In vitro LtsA glutamine amidotransferase activity assays. A and B, MraY-catalyzed reaction of exchange between [¹⁴C]UMP and the UMP moiety of UDP-MurNAc pentapeptide was assayed in membrane fractions prepared from control (A) or LtsA_Cg-expressing (B) E. coli cells. Reaction mixtures containing as substrates C₅₅-P (provided by membranes), ¹⁴C-radiolabeled UMP, UDP-MurNAc pentapeptide, ATP, and glutamine were incubated with membrane extracts for 30 min at 37 °C. Amidated UDP-MurNAc pentapeptide was formed only when LtsA enzyme was present.

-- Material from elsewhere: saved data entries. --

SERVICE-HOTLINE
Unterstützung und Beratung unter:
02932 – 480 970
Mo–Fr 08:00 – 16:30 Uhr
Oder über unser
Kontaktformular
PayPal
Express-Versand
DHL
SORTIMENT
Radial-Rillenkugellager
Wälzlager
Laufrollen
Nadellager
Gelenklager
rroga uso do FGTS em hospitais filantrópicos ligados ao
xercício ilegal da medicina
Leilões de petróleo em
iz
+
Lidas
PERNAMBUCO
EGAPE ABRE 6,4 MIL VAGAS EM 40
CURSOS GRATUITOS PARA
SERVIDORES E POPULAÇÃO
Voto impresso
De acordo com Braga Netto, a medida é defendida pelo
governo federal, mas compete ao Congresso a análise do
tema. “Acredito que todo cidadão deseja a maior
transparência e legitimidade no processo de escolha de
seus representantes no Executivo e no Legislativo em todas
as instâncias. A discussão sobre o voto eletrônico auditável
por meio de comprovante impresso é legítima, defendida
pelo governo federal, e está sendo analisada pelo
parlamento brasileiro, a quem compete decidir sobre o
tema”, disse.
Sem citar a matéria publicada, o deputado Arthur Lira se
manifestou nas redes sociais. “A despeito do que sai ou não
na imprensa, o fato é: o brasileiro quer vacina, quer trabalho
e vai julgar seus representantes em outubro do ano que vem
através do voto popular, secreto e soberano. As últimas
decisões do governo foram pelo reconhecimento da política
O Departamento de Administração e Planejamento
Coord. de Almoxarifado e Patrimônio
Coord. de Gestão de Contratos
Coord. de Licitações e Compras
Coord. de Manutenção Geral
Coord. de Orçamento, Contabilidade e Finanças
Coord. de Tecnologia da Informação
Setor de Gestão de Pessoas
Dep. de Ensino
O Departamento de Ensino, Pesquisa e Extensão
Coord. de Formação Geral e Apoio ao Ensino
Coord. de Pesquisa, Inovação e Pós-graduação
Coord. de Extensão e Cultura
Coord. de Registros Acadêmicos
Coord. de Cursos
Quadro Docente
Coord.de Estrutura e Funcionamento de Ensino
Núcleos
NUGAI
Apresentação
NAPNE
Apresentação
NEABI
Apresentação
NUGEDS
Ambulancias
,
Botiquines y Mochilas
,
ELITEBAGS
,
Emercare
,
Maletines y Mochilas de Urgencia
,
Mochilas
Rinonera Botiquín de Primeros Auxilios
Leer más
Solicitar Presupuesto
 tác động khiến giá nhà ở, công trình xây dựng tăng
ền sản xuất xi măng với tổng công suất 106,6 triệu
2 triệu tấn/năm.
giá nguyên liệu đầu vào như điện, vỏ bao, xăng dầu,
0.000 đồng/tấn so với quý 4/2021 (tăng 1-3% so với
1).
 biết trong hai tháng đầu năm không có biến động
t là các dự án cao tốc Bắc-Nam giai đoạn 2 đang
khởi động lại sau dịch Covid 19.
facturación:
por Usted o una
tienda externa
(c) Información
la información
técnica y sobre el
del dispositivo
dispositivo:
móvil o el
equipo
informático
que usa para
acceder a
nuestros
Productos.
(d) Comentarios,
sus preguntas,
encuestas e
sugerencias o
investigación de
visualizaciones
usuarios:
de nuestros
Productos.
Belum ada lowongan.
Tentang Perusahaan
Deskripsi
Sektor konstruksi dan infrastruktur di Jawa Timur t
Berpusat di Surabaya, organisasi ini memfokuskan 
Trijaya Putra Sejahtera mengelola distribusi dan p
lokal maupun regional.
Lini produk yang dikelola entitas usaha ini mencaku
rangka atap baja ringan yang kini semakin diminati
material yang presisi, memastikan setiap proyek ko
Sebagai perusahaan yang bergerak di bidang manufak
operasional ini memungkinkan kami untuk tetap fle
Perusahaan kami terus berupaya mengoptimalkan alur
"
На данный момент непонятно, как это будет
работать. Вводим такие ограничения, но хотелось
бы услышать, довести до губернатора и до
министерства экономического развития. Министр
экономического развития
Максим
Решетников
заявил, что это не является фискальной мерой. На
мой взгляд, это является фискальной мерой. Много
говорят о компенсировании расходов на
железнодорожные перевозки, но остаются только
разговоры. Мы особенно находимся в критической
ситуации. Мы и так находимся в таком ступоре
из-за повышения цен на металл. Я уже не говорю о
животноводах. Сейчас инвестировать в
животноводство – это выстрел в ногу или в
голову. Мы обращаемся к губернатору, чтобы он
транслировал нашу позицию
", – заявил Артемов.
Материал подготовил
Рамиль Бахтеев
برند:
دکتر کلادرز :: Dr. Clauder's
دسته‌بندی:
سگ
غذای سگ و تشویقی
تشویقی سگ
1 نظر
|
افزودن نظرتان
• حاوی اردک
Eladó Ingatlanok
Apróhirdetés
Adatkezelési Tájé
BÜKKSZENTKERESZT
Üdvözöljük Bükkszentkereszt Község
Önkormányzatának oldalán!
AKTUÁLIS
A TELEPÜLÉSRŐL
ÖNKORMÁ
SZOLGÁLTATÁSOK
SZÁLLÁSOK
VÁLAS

C and D, radiolabeled UDP-MurNAc pentapeptide was incubated with the membrane extract from LtsA_Cg-expressing E. coli cells, ATP and glutamine, in the absence (C) or presence (D) of tunicamycin (an MraY inhibitor). Amidated UDP-MurNAc pentapeptide was formed only when MraY was functional, demonstrating that LtsA accepts lipid I but not UDP-MurNAc pentapeptide as a substrate. In all cases, the radiolabeled substrate and products were separated by HPLC as described under “Experimental Procedures.”

FIGURE 10.

LtsA-catalyzed amidotransferase reaction. LtsA catalyzes the transfer of an NH₂ group between l-glutamine (donor) and lipid I or II (acceptor). The NH₂ group is transferred to the carboxyl function linked to the d-carbon of the meso-DAP residue, thereby resulting in the formation of an amidated meso-DAP residue in the peptide stem. Ammonium sulfate can also act as the donor. Und, undecaprenyl.

FIGURE 11.

Lysozyme sensitivity of peptidoglycan purified from wild-type and ΔltsA mutant C. glutamicum strains. Purified peptidoglycan (∼300 μg) from wild-type (circles) and mutant (squares) strains was incubated at 37 °C in 2 ml of 25 mm potassium phosphate buffer, pH 7.8. Lysozyme (75 μg/ml, final concentration) was added at t = 0 and peptidoglycan digestion was followed by measuring the decrease of absorbance at 660 nm. Mutanolysin (50 units) was subsequently added at t = 150 min.